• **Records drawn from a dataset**
[Start of Attachment]
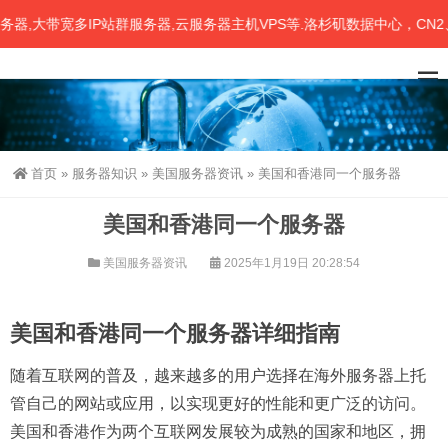
带宽多IP站群服务器,云服务器主机VPS等.洛杉矶数据中心，CN2、联
首页
»
服务器知识
»
美国服务器资讯
»
美国和香港同一个服务器
美国和香港同一个服务器
美国服务器资讯
2025年1月19日 20:28:54
美国和香港同一个服务器详细指南
随着互联网的普及，越来越多的用户选择在海外服务器上托
管自己的网站或应用，以实现更好的性能和更广泛的访问。
美国和香港作为两个互联网发展较为成熟的国家和地区，拥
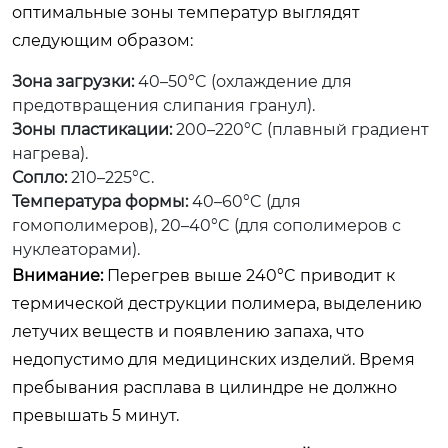
оптимальные зоны температур выглядят
следующим образом:
Зона загрузки:
40–50°C (охлаждение для
предотвращения слипания гранул).
Зоны пластикации:
200–220°C (плавный градиент
нагрева).
Сопло:
210–225°C.
Температура формы:
40–60°C (для
гомополимеров), 20–40°C (для сополимеров с
нуклеаторами).
Внимание:
Перегрев выше 240°C приводит к
термической деструкции полимера, выделению
летучих веществ и появлению запаха, что
недопустимо для медицинских изделий. Время
пребывания расплава в цилиндре не должно
превышать 5 минут.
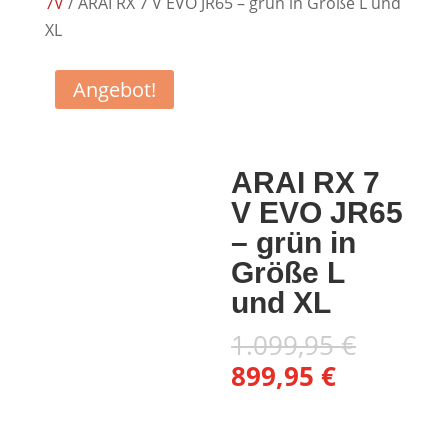
7V
/ ARAI RX 7 V EVO JR65 – grün in Größe L und
XL
Angebot!
ARAI RX 7
V EVO JR65
– grün in
Größe L
und XL
Ursprü
1.099,95
€
Preis
Aktueller
899,95
€
war:
Preis
1.099,
ist:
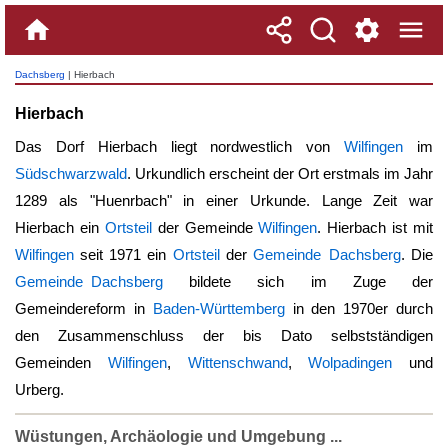
Dachsberg
| Hierbach
Hierbach
Das Dorf
Hierbach
liegt nordwestlich von
Wilfingen
im
Südschwarzwald
. Urkundlich erscheint der Ort erstmals im Jahr
1289 als "Huenrbach" in einer Urkunde. Lange Zeit war
Hierbach
ein
Ortsteil
der Gemeinde
Wilfingen
.
Hierbach
ist mit
Wilfingen
seit 1971 ein
Ortsteil
der
Gemeinde Dachsberg
. Die
Gemeinde Dachsberg
bildete sich im Zuge der
Gemeindereform in
Baden-Württemberg
in den 1970er durch
den Zusammenschluss der bis Dato selbstständigen
Gemeinden
Wilfingen
,
Wittenschwand
,
Wolpadingen
und
Urberg.
Wüstungen, Archäologie und Umgebung ...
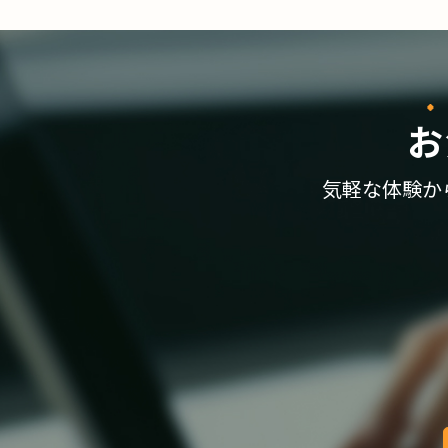
お
気軽な体験か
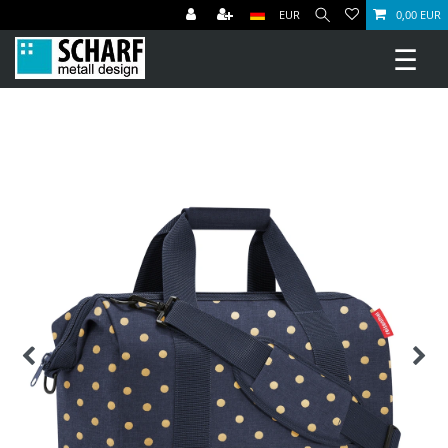
EUR
0,00 EUR
☰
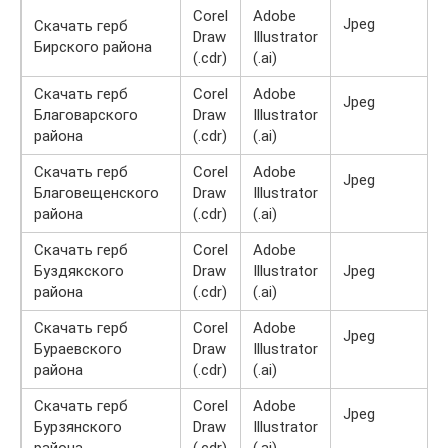
Corel
Adobe
Jpeg
Скачать герб
Draw
Illustrator
Бирского района
(.cdr)
(.ai)
Скачать герб
Corel
Adobe
Jpeg
Благоварского
Draw
Illustrator
района
(.cdr)
(.ai)
Скачать герб
Corel
Adobe
Jpeg
Благовещенского
Draw
Illustrator
района
(.cdr)
(.ai)
Скачать герб
Corel
Adobe
Буздякского
Draw
Illustrator
Jpeg
района
(.cdr)
(.ai)
Скачать герб
Corel
Adobe
Jpeg
Бураевского
Draw
Illustrator
района
(.cdr)
(.ai)
Скачать герб
Corel
Adobe
Jpeg
Бурзянского
Draw
Illustrator
района
(.cdr)
(.ai)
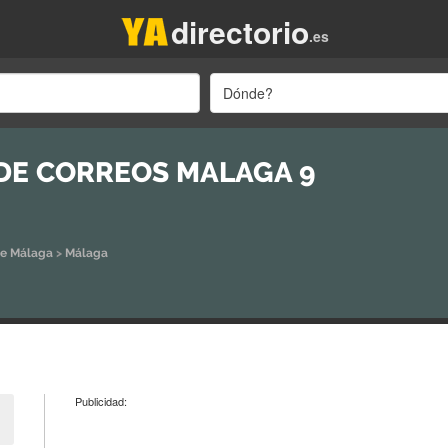
directorio
.es
Dónde?
 DE CORREOS MALAGA 9
de Málaga
>
Málaga
Publicidad:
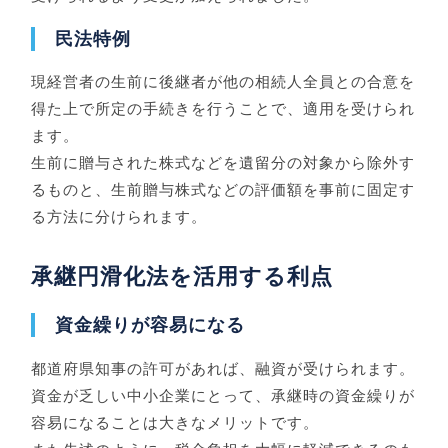
民法特例
現経営者の生前に後継者が他の相続人全員との合意を
得た上で所定の手続きを行うことで、適用を受けられ
ます。
生前に贈与された株式などを遺留分の対象から除外す
るものと、生前贈与株式などの評価額を事前に固定す
る方法に分けられます。
承継円滑化法を活用する利点
資金繰りが容易になる
都道府県知事の許可があれば、融資が受けられます。
資金が乏しい中小企業にとって、承継時の資金繰りが
容易になることは大きなメリットです。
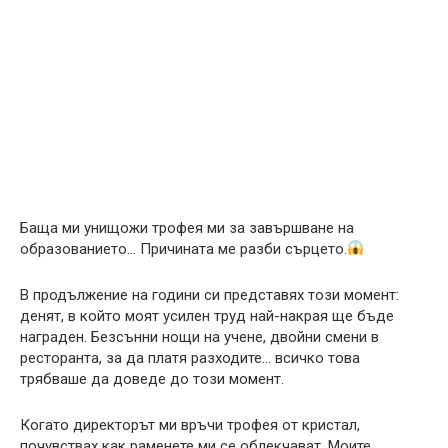
Баща ми унищожи трофея ми за завършване на
образованието… Причината ме разби сърцето.
В продължение на години си представях този момент:
денят, в който моят усилен труд най-накрая ще бъде
награден. Безсънни нощи на учене, двойни смени в
ресторанта, за да платя разходите… всичко това
трябваше да доведе до този момент.
Когато директорът ми връчи трофея от кристал,
почувствах как раменете ми се облекчават. Моите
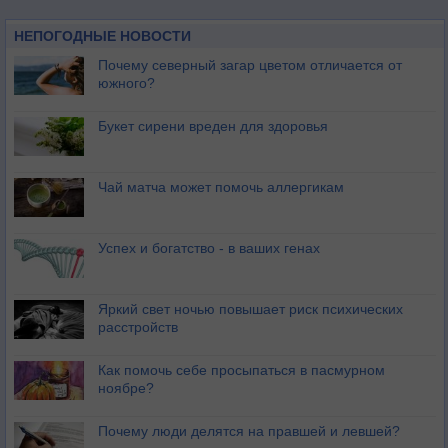
НЕПОГОДНЫЕ НОВОСТИ
Почему северный загар цветом отличается от
южного?
Букет сирени вреден для здоровья
Чай матча может помочь аллергикам
Успех и богатство - в ваших генах
Яркий свет ночью повышает риск психических
расстройств
Как помочь себе просыпаться в пасмурном
ноябре?
Почему люди делятся на правшей и левшей?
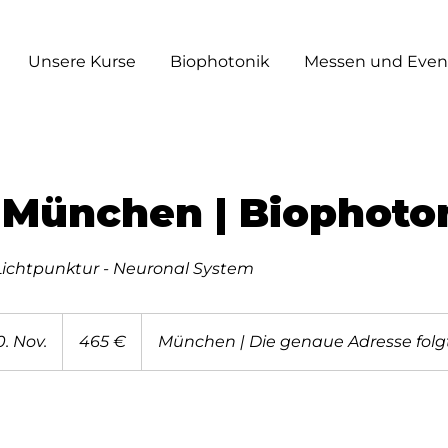
Unsere Kurse
Biophotonik
Messen und Even
- München | Biophoto
Lichtpunktur - Neuronal System
465
Euro
. Nov.
B
465 €
München | Die genaue Adresse folg
e
g
i
n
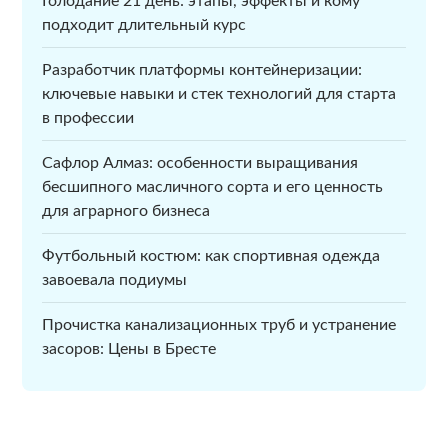
Голодание 21 день: этапы, эффекты и кому
подходит длительный курс
Разработчик платформы контейнеризации:
ключевые навыки и стек технологий для старта
в профессии
Сафлор Алмаз: особенности выращивания
бесшипного масличного сорта и его ценность
для аграрного бизнеса
Футбольный костюм: как спортивная одежда
завоевала подиумы
Прочистка канализационных труб и устранение
засоров: Цены в Бресте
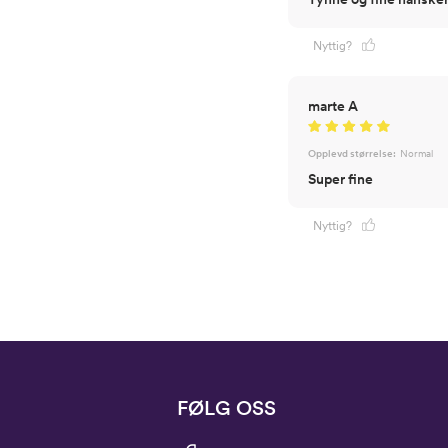
Nyttig?
marte A
Opplevd størrelse:
Normal
Super fine
Nyttig?
FØLG OSS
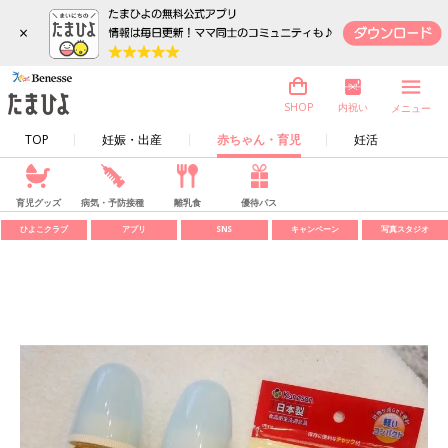
×
内祝い
SHOP
メニュー
TOP
妊娠・出産
赤ちゃん・育児
妊活
育児グッズ
病気・予防接種
離乳食
優待パス
ひよこクラブ
アプリ
SNS
キャンペーン
写真スタジオ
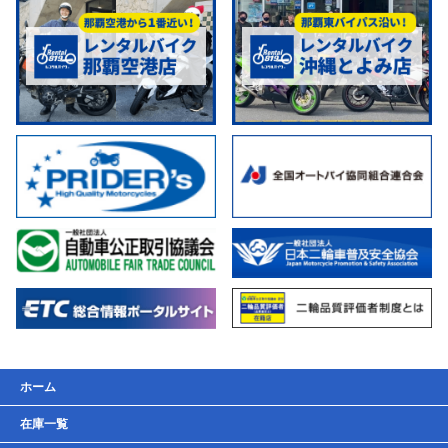
ホーム
在庫一覧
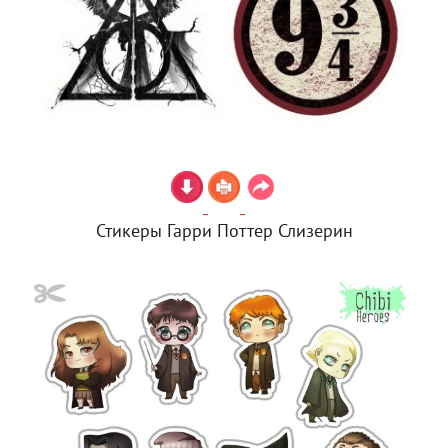
Стикеры Гарри Поттер Слизерин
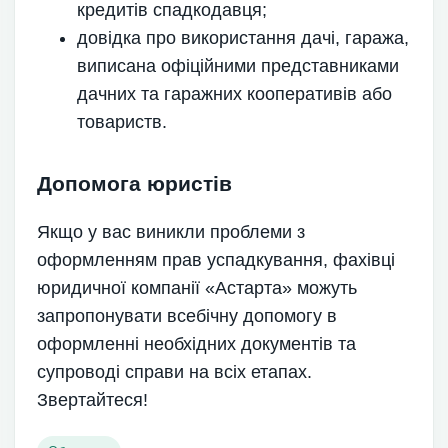
кредитів спадкодавця;
довідка про використання дачі, гаража,
виписана офіційними представниками
дачних та гаражних кооперативів або
товариств.
Допомога юристів
Якщо у вас виникли проблеми з
оформленням прав успадкування, фахівці
юридичної компанії «Астарта» можуть
запропонувати всебічну допомогу в
оформленні необхідних документів та
супроводі справи на всіх етапах.
Звертайтеся!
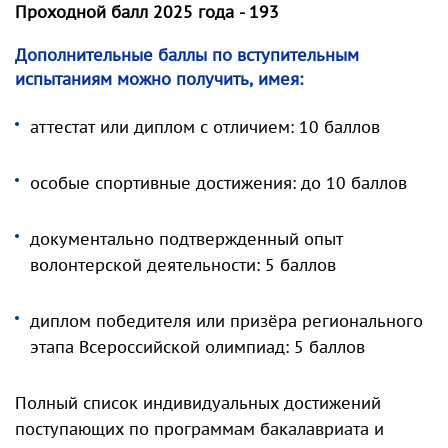
Проходной балл 2025 года - 193
Дополнительные баллы по вступительным
испытаниям можно получить, имея:
аттестат или диплом с отличием: 10 баллов
особые спортивные достижения: до 10 баллов
документально подтвержденный опыт
волонтерской деятельности: 5 баллов
диплом победителя или призёра регионального
этапа Всероссийской олимпиад: 5 баллов
Полный список индивидуальных достижений
поступающих по программам бакалавриата и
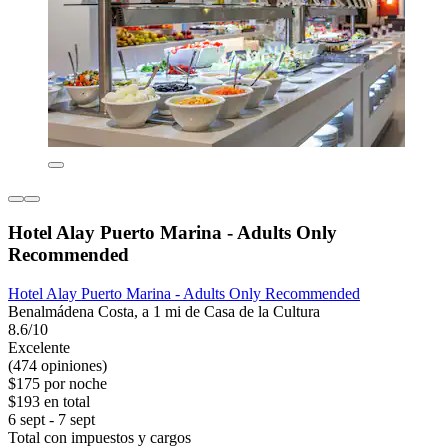
Hotel Alay Puerto Marina - Adults Only
Recommended
Hotel Alay Puerto Marina - Adults Only Recommended
Benalmádena Costa, a 1 mi de Casa de la Cultura
8.6/10
Excelente
(474 opiniones)
$175 por noche
$193 en total
6 sept - 7 sept
Total con impuestos y cargos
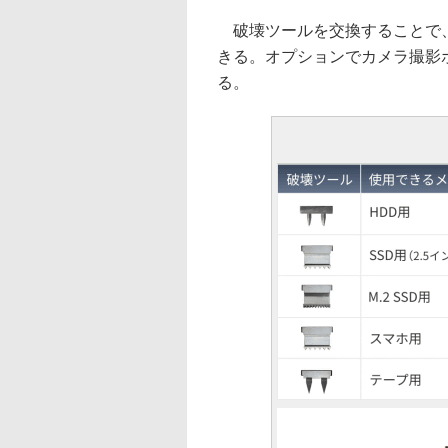
破壊ツールを交換することで、
きる。オプションでカメラ撮影
る。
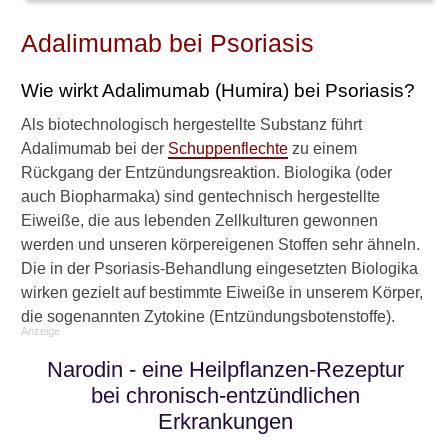
n
Adalimumab bei Psoriasis
n
e
n
Wie wirkt Adalimumab (Humira) bei Psoriasis?
u
n
Als biotechnologisch hergestellte Substanz führt
t
Adalimumab bei der
Schuppenflechte
zu einem
e
Rückgang der Entzündungsreaktion. Biologika (oder
r
auch Biopharmaka) sind gentechnisch hergestellte
A
d
Eiweiße, die aus lebenden Zellkulturen gewonnen
a
werden und unseren körpereigenen Stoffen sehr ähneln.
l
Die in der Psoriasis-Behandlung eingesetzten Biologika
i
wirken gezielt auf bestimmte Eiweiße in unserem Körper,
m
die sogenannten Zytokine (Entzündungsbotenstoffe).
u
Anzeige
m
a
Narodin - eine Heilpflanzen-Rezeptur
b
bei chronisch-entzündlichen
(
Erkrankungen
H
u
[End of Attachment]
• **Activity**
The finished copy should match the data above word for word and contain no pictures.

• **Task answer**
带宽多IP站群服务器,云服务器主机VPS等.洛杉矶数据中心，CN2、联
首页
»
服务器知识
»
美国服务器资讯
»
美国和香港同一个服务器
美国和香港同一个服务器
美国服务器资讯
2025年1月19日 20:28:54
美国和香港同一个服务器详细指南
随着互联网的普及，越来越多的用户选择在海外服务器上托
管自己的网站或应用，以实现更好的性能和更广泛的访问。
美国和香港作为两个互联网发展较为成熟的国家和地区，拥
оптимальные зоны температур выглядят
следующим образом:
Зона загрузки:
40–50°C (охлаждение для
предотвращения слипания гранул).
Зоны пластикации:
200–220°C (плавный градиент
нагрева).
Сопло:
210–225°C.
Температура формы:
40–60°C (для
гомополимеров), 20–40°C (для сополимеров с
нуклеаторами).
Внимание:
Перегрев выше 240°C приводит к
термической деструкции полимера, выделению
летучих веществ и появлению запаха, что
недопустимо для медицинских изделий. Время
пребывания расплава в цилиндре не должно
превышать 5 минут.
7V
/ ARAI RX 7 V EVO JR65 – grün in Größe L und
XL
Angebot!
ARAI RX 7
V EVO JR65
– grün in
Größe L
und XL
Ursprü
1.099,95
€
Preis
Aktueller
899,95
€
war:
Preis
1.099,
ist:
Dachsberg
| Hierbach
Hierbach
Das Dorf
Hierbach
liegt nordwestlich von
Wilfingen
im
Südschwarzwald
. Urkundlich erscheint der Ort erstmals im Jahr
1289 als "Huenrbach" in einer Urkunde. Lange Zeit war
Hierbach
ein
Ortsteil
der Gemeinde
Wilfingen
.
Hierbach
ist mit
Wilfingen
seit 1971 ein
Ortsteil
der
Gemeinde Dachsberg
. Die
Gemeinde Dachsberg
bildete sich im Zuge der
Gemeindereform in
Baden-Württemberg
in den 1970er durch
den Zusammenschluss der bis Dato selbstständigen
Gemeinden
Wilfingen
,
Wittenschwand
,
Wolpadingen
und
Urberg.
Wüstungen, Archäologie und Umgebung ...
お
気軽な体験か
EUR
0,00 EUR
☰
Corel
Adobe
Jpeg
Скачать герб
Draw
Illustrator
Бирского района
(.cdr)
(.ai)
Скачать герб
Corel
Adobe
Jpeg
Благоварского
Draw
Illustrator
района
(.cdr)
(.ai)
Скачать герб
Corel
Adobe
Jpeg
Благовещенского
Draw
Illustrator
района
(.cdr)
(.ai)
Скачать герб
Corel
Adobe
Буздякского
Draw
Illustrator
Jpeg
района
(.cdr)
(.ai)
Скачать герб
Corel
Adobe
Jpeg
Бураевского
Draw
Illustrator
района
(.cdr)
(.ai)
Скачать герб
Corel
Adobe
Jpeg
Бурзянского
Draw
Illustrator
района
(.cdr)
(.ai)
directorio
.es
Dónde?
 DE CORREOS MALAGA 9
de Málaga
>
Málaga
Publicidad:
民法特例
現経営者の生前に後継者が他の相続人全員との合意を
得た上で所定の手続きを行うことで、適用を受けられ
ます。
生前に贈与された株式などを遺留分の対象から除外す
るものと、生前贈与株式などの評価額を事前に固定す
る方法に分けられます。
承継円滑化法を活用する利点
資金繰りが容易になる
都道府県知事の許可があれば、融資が受けられます。
資金が乏しい中小企業にとって、承継時の資金繰りが
容易になることは大きなメリットです。
Баща ми унищожи трофея ми за завършване на
образованието… Причината ме разби сърцето.
В продължение на години си представях този момент:
денят, в който моят усилен труд най-накрая ще бъде
награден. Безсънни нощи на учене, двойни смени в
ресторанта, за да платя разходите… всичко това
трябваше да доведе до този момент.
Когато директорът ми връчи трофея от кристал,
почувствах как раменете ми се облекчават. Моите
НЕПОГОДНЫЕ НОВОСТИ
Почему северный загар цветом отличается от
южного?
Букет сирени вреден для здоровья
Чай матча может помочь аллергикам
Успех и богатство - в ваших генах
Яркий свет ночью повышает риск психических
расстройств
Как помочь себе просыпаться в пасмурном
ноябре?
Почему люди делятся на правшей и левшей?
Unsere Kurse
Biophotonik
Messen und Even
- München | Biophoto
Lichtpunktur - Neuronal System
465
Euro
. Nov.
B
465 €
München | Die genaue Adresse folg
e
g
i
n
Голодание 21 день: этапы, эффекты и кому
подходит длительный курс
Разработчик платформы контейнеризации:
ключевые навыки и стек технологий для старта
в профессии
Сафлор Алмаз: особенности выращивания
бесшипного масличного сорта и его ценность
для аграрного бизнеса
Футбольный костюм: как спортивная одежда
завоевала подиумы
Прочистка канализационных труб и устранение
засоров: Цены в Бресте
Nyttig?
marte A
Opplevd størrelse:
Normal
Super fine
Nyttig?
FØLG OSS
×
内祝い
SHOP
メニュー
TOP
妊娠・出産
赤ちゃん・育児
妊活
育児グッズ
病気・予防接種
離乳食
優待パス
ひよこクラブ
アプリ
SNS
キャンペーン
写真スタジオ
ホーム
在庫一覧
Стикеры Гарри Поттер Слизерин
кредитів спадкодавця;
довідка про використання дачі, гаража,
виписана офіційними представниками
дачних та гаражних кооперативів або
товариств.
Допомога юристів
Якщо у вас виникли проблеми з
оформленням прав успадкування, фахівці
юридичної компанії «Астарта» можуть
запропонувати всебічну допомогу в
оформленні необхідних документів та
супроводі справи на всіх етапах.
Звертайтеся!
Проходной балл 2025 года - 193
Дополнительные баллы по вступительным
испытаниям можно получить, имея:
аттестат или диплом с отличием: 10 баллов
особые спортивные достижения: до 10 баллов
документально подтвержденный опыт
волонтерской деятельности: 5 баллов
диплом победителя или призёра регионального
этапа Всероссийской олимпиад: 5 баллов
Полный список индивидуальных достижений
поступающих по программам бакалавриата и
Hotel Alay Puerto Marina - Adults Only
Recommended
Hotel Alay Puerto Marina - Adults Only Recommended
Benalmádena Costa, a 1 mi de Casa de la Cultura
8.6/10
Excelente
(474 opiniones)
$175 por noche
$193 en total
6 sept - 7 sept
Total con impuestos y cargos
破壊ツールを交換することで、
きる。オプションでカメラ撮影
る。
n
Adalimumab bei Psoriasis
n
e
n
Wie wirkt Adalimumab (Humira) bei Psoriasis?
u
n
Als biotechnologisch hergestellte Substanz führt
t
Adalimumab bei der
Schuppenflechte
zu einem
e
Rückgang der Entzündungsreaktion. Biologika (oder
r
auch Biopharmaka) sind gentechnisch hergestellte
A
d
Eiweiße, die aus lebenden Zellkulturen gewonnen
a
werden und unseren körpereigenen Stoffen sehr ähneln.
l
Die in der Psoriasis-Behandlung eingesetzten Biologika
i
wirken gezielt auf bestimmte Eiweiße in unserem Körper,
m
die sogenannten Zytokine (Entzündungsbotenstoffe).
u
Anzeige
m
a
Narodin - eine Heilpflanzen-Rezeptur
b
bei chronisch-entzündlichen
(
Erkrankungen
H
u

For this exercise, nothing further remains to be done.